L’ambassadeur sud-africain en Ethiopie a été on ne peut plus clair en disant que son pays «ne concevra jamais le retour du Maroc au sein de l’organisation africaine», qualifiant le Maroc de «force d’occupation au Sahara». Selon l'ambassadeur, également représentant de Pretoria à l'UA, le retour du Maroc serait «en contradiction avec les objectifs et les idéaux de l’UA, notamment la lutte contre le colonialisme»!

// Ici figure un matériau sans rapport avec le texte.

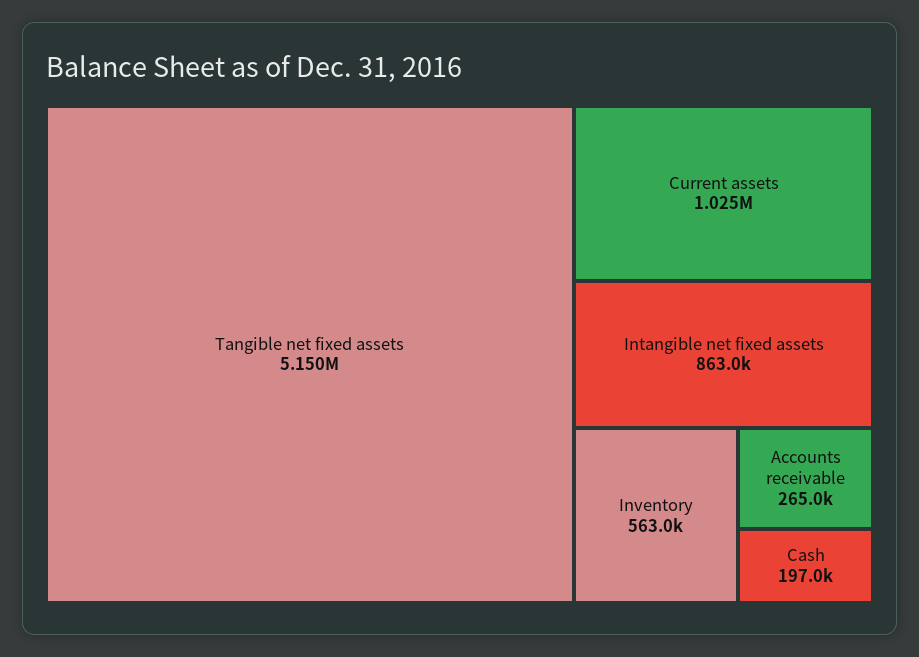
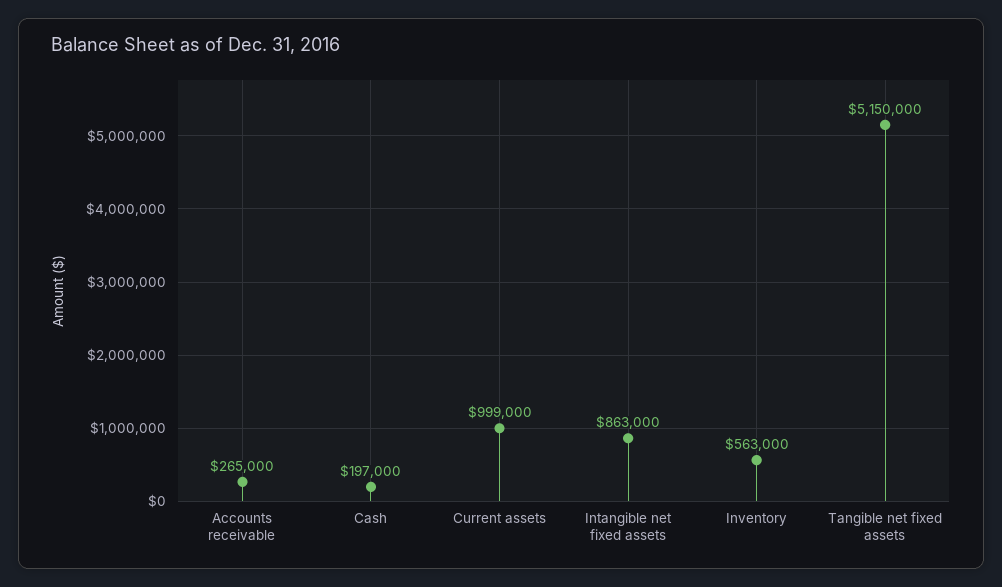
Current assets: 1025000 -> 999000

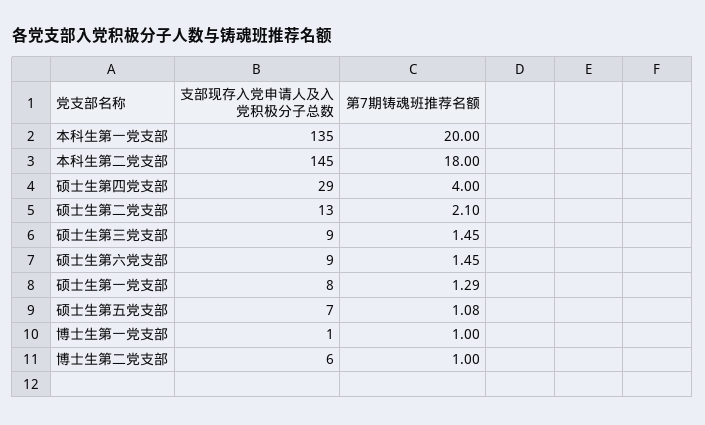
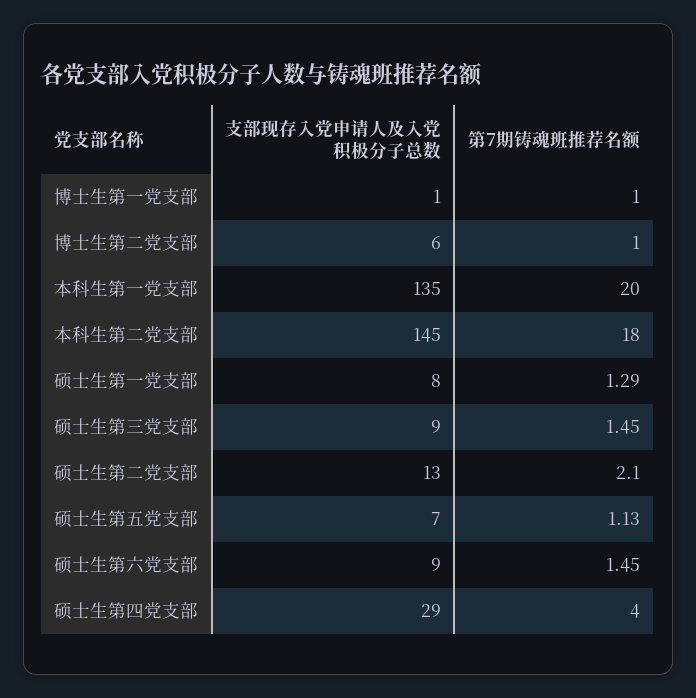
第7期铸魂班推荐名额, 硕士生第五党支部: 1.08 -> 1.13

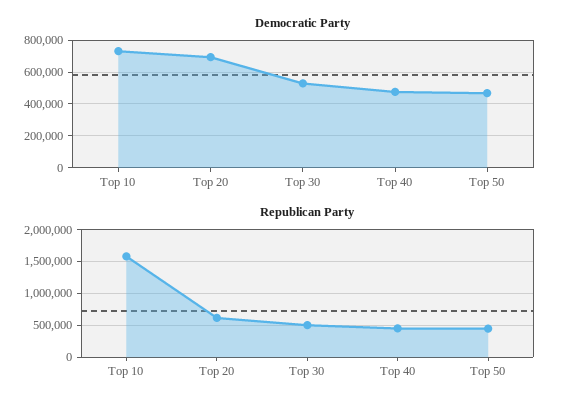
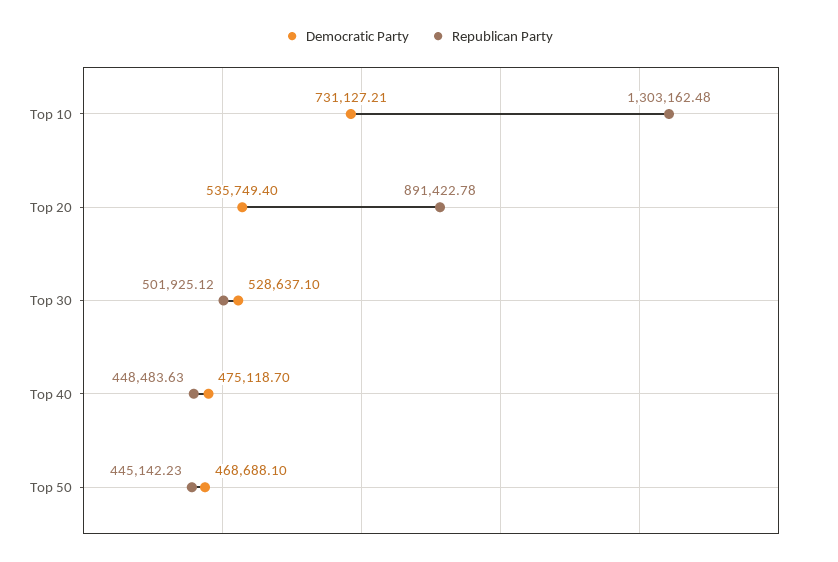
Democratic Party, Top 20: 700000 -> 535749.4
Republican Party, Top 10: 1600000 -> 1303162.48
Republican Party, Top 20: 600000 -> 891422.78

Un «argumentaire» destiné à induire en erreur l'opnion publique africaine, en cultivant sciemment l'amalgame entre le colonialisme (personnifié par l'ancien colon espagnol) et la récupération par le Maroc d'un territoire qui lui revient de plein droit, en vertu de la loi, de la géographie et de l'histoire, sachant que la Cour de la Haye, aux Pays-Bas, avait confirmé dans son verdit rendu au milieu des années soixante-dix, l'existence de liens d'allégeance entre les tribus du Sahara et les sultans marocains.